Sous la surface tranquille des fleuves et des rivières, la France cache un cimetière de métal. Depuis six mois, des plongeurs de la gendarmerie ratissent des cours d’eau à la recherche de voitures immergées, avec une idée simple et tenace: une épave oubliée peut rouvrir une disparition classée, un dossier qui dormait faute d’élément matériel.
À leurs côtés, la technologie fait office de sixième sens. Sonars pour repérer une forme anormale, drones sous-marins pour s’approcher sans remuer la vase, caméras et éclairages pour distinguer une poignée, une plaque, un détail de carrosserie. L’objectif n’est pas de faire du spectacle mais de localiser, identifier, puis vérifier, étape après étape, avant d’envisager le moindre lien avec une affaire ancienne.

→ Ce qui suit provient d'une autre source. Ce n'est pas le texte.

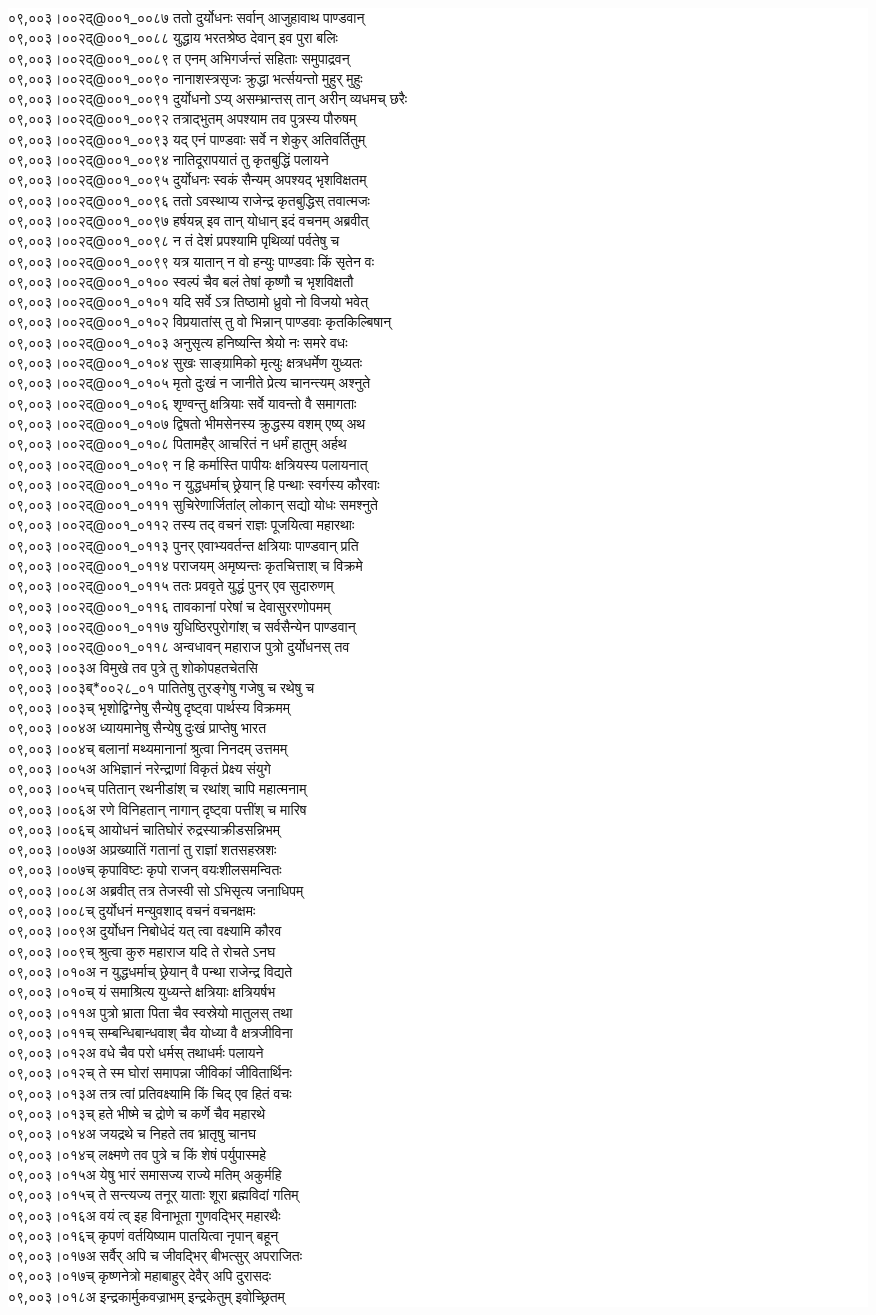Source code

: ०९,००३।००२द्@००१_००८७ ततो दुर्योधनः सर्वान् आजुहावाथ पाण्डवान्  
०९,००३।००२द्@००१_००८८ युद्धाय भरतश्रेष्ठ देवान् इव पुरा बलिः  
०९,००३।००२द्@००१_००८९ त एनम् अभिगर्जन्तं सहिताः समुपाद्रवन्  
०९,००३।००२द्@००१_००९० नानाशस्त्रसृजः क्रुद्धा भर्त्सयन्तो मुहुर् मुहुः  
०९,००३।००२द्@००१_००९१ दुर्योधनो ऽप्य् असम्भ्रान्तस् तान् अरीन् व्यधमच् छरैः  
०९,००३।००२द्@००१_००९२ तत्राद्भुतम् अपश्याम तव पुत्रस्य पौरुषम्  
०९,००३।००२द्@००१_००९३ यद् एनं पाण्डवाः सर्वे न शेकुर् अतिवर्तितुम्  
०९,००३।००२द्@००१_००९४ नातिदूरापयातं तु कृतबुद्धिं पलायने  
०९,००३।००२द्@००१_००९५ दुर्योधनः स्वकं सैन्यम् अपश्यद् भृशविक्षतम्  
०९,००३।००२द्@००१_००९६ ततो ऽवस्थाप्य राजेन्द्र कृतबुद्धिस् तवात्मजः  
०९,००३।००२द्@००१_००९७ हर्षयन्न् इव तान् योधान् इदं वचनम् अब्रवीत्  
०९,००३।००२द्@००१_००९८ न तं देशं प्रपश्यामि पृथिव्यां पर्वतेषु च  
०९,००३।००२द्@००१_००९९ यत्र यातान् न वो हन्युः पाण्डवाः किं सृतेन वः  
०९,००३।००२द्@००१_०१०० स्वल्पं चैव बलं तेषां कृष्णौ च भृशविक्षतौ  
०९,००३।००२द्@००१_०१०१ यदि सर्वे ऽत्र तिष्ठामो ध्रुवो नो विजयो भवेत्  
०९,००३।००२द्@००१_०१०२ विप्रयातांस् तु वो भिन्नान् पाण्डवाः कृतकिल्बिषान्  
०९,००३।००२द्@००१_०१०३ अनुसृत्य हनिष्यन्ति श्रेयो नः समरे वधः  
०९,००३।००२द्@००१_०१०४ सुखः साङ्ग्रामिको मृत्युः क्षत्रधर्मेण युध्यतः  
०९,००३।००२द्@००१_०१०५ मृतो दुःखं न जानीते प्रेत्य चानन्त्यम् अश्नुते  
०९,००३।००२द्@००१_०१०६ शृण्वन्तु क्षत्रियाः सर्वे यावन्तो वै समागताः  
०९,००३।००२द्@००१_०१०७ द्विषतो भीमसेनस्य क्रुद्धस्य वशम् एष्य् अथ  
०९,००३।००२द्@००१_०१०८ पितामहैर् आचरितं न धर्मं हातुम् अर्हथ  
०९,००३।००२द्@००१_०१०९ न हि कर्मास्ति पापीयः क्षत्रियस्य पलायनात्  
०९,००३।००२द्@००१_०११० न युद्धधर्माच् छ्रेयान् हि पन्थाः स्वर्गस्य कौरवाः  
०९,००३।००२द्@००१_०१११ सुचिरेणार्जितांल् लोकान् सद्यो योधः समश्नुते  
०९,००३।००२द्@००१_०११२ तस्य तद् वचनं राज्ञः पूजयित्वा महारथाः  
०९,००३।००२द्@००१_०११३ पुनर् एवाभ्यवर्तन्त क्षत्रियाः पाण्डवान् प्रति  
०९,००३।००२द्@००१_०११४ पराजयम् अमृष्यन्तः कृतचित्ताश् च विक्रमे  
०९,००३।००२द्@००१_०११५ ततः प्रववृते युद्धं पुनर् एव सुदारुणम्  
०९,००३।००२द्@००१_०११६ तावकानां परेषां च देवासुररणोपमम्  
०९,००३।००२द्@००१_०११७ युधिष्ठिरपुरोगांश् च सर्वसैन्येन पाण्डवान्  
०९,००३।००२द्@००१_०११८ अन्वधावन् महाराज पुत्रो दुर्योधनस् तव  
०९,००३।००३अ विमुखे तव पुत्रे तु शोकोपहतचेतसि  
०९,००३।००३ब्*००२८_०१ पातितेषु तुरङ्गेषु गजेषु च रथेषु च  
०९,००३।००३च् भृशोद्विग्नेषु सैन्येषु दृष्ट्वा पार्थस्य विक्रमम्  
०९,००३।००४अ ध्यायमानेषु सैन्येषु दुःखं प्राप्तेषु भारत  
०९,००३।००४च् बलानां मथ्यमानानां श्रुत्वा निनदम् उत्तमम्  
०९,००३।००५अ अभिज्ञानं नरेन्द्राणां विकृतं प्रेक्ष्य संयुगे  
०९,००३।००५च् पतितान् रथनीडांश् च रथांश् चापि महात्मनाम्  
०९,००३।००६अ रणे विनिहतान् नागान् दृष्ट्वा पत्तींश् च मारिष  
०९,००३।००६च् आयोधनं चातिघोरं रुद्रस्याक्रीडसन्निभम्  
०९,००३।००७अ अप्रख्यातिं गतानां तु राज्ञां शतसहस्रशः  
०९,००३।००७च् कृपाविष्टः कृपो राजन् वयःशीलसमन्वितः  
०९,००३।००८अ अब्रवीत् तत्र तेजस्वी सो ऽभिसृत्य जनाधिपम्  
०९,००३।००८च् दुर्योधनं मन्युवशाद् वचनं वचनक्षमः  
०९,००३।००९अ दुर्योधन निबोधेदं यत् त्वा वक्ष्यामि कौरव  
०९,००३।००९च् श्रुत्वा कुरु महाराज यदि ते रोचते ऽनघ  
०९,००३।०१०अ न युद्धधर्माच् छ्रेयान् वै पन्था राजेन्द्र विद्यते  
०९,००३।०१०च् यं समाश्रित्य युध्यन्ते क्षत्रियाः क्षत्रियर्षभ  
०९,००३।०११अ पुत्रो भ्राता पिता चैव स्वस्रेयो मातुलस् तथा  
०९,००३।०११च् सम्बन्धिबान्धवाश् चैव योध्या वै क्षत्रजीविना  
०९,००३।०१२अ वधे चैव परो धर्मस् तथाधर्मः पलायने  
०९,००३।०१२च् ते स्म घोरां समापन्ना जीविकां जीवितार्थिनः  
०९,००३।०१३अ तत्र त्वां प्रतिवक्ष्यामि किं चिद् एव हितं वचः  
०९,००३।०१३च् हते भीष्मे च द्रोणे च कर्णे चैव महारथे  
०९,००३।०१४अ जयद्रथे च निहते तव भ्रातृषु चानघ  
०९,००३।०१४च् लक्ष्मणे तव पुत्रे च किं शेषं पर्युपास्महे  
०९,००३।०१५अ येषु भारं समासज्य राज्ये मतिम् अकुर्महि  
०९,००३।०१५च् ते सन्त्यज्य तनूर् याताः शूरा ब्रह्मविदां गतिम्  
०९,००३।०१६अ वयं त्व् इह विनाभूता गुणवद्भिर् महारथैः  
०९,००३।०१६च् कृपणं वर्तयिष्याम पातयित्वा नृपान् बहून्  
०९,००३।०१७अ सर्वैर् अपि च जीवद्भिर् बीभत्सुर् अपराजितः  
०९,००३।०१७च् कृष्णनेत्रो महाबाहुर् देवैर् अपि दुरासदः  
०९,००३।०१८अ इन्द्रकार्मुकवज्राभम् इन्द्रकेतुम् इवोच्छ्रितम्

C’est à Louhans-Châteaurenaud, en Saône-et-Loire, qu’un entraînement a basculé dans le réel. Une Citroën, prise dans la vase, a été repérée puis dégagée, avec à l’intérieur un crâne et des ossements. Les restes ont été attribués à un père de famille porté disparu en 1984. Pierre Garceau, ancien gendarme qui avait enquêté à l’époque, a rappelé un fait qui glace: la voiture se trouvait à environ un kilomètre du domicile, tout près donc, mais hors de portée des recherches d’alors. Les proches, eux, n’ont pas souhaité s’exprimer.
Sonars, robots et vase noire: la vérité au bout du câble
Dans les Yvelines, le décor est moins spectaculaire mais tout aussi parlant. Un sonar signale une silhouette compatible avec une épave, les plongeurs descendent, à environ cinq mètres de profondeur, presque à l’aveugle. Visibilité réduite, vase épaisse, gestes lents, retour à la surface, puis parfois une seconde descente parce que le fond a tout recouvert. On cherche une marque, un modèle, un élément d’identification, un indice de présence humaine dans l’habitacle. Rien ne se fait à l’intuition.
Les services estiment que plusieurs milliers de véhicules reposent dans les cours d’eau. À l’échelle nationale, la gendarmerie indique avoir localisé au moins 2 500 épaves ces derniers mois et retrouvé trois corps. Certaines unités figent l’état d’un véhicule grâce à la modélisation 3D lorsqu’un corps est détecté, comme pour verrouiller la scène avant toute manipulation. À Conflans-Sainte-Honorine, la brigade fluviale décrit des robots capables de tourner autour d’une voiture, de relever des détails fins grâce à l’ultra haute définition et de vérifier l’intérieur sans que le plongeur ne se mette immédiatement en danger.
Reste la part la plus ingrate du travail, celle que le lecteur imagine moins: confirmer, recouper, attendre des identifications, relancer des familles parfois épuisées par des décennies de silence. Une carcasse n’est pas toujours une réponse, elle peut n’être qu’un morceau d’inventaire de plus dans les eaux françaises. Mais à chaque signal sonar, l’espoir revient, discret, et avec lui la possibilité que certains dossiers cessent enfin d’être des points d’interrogation rangés dans un classeur.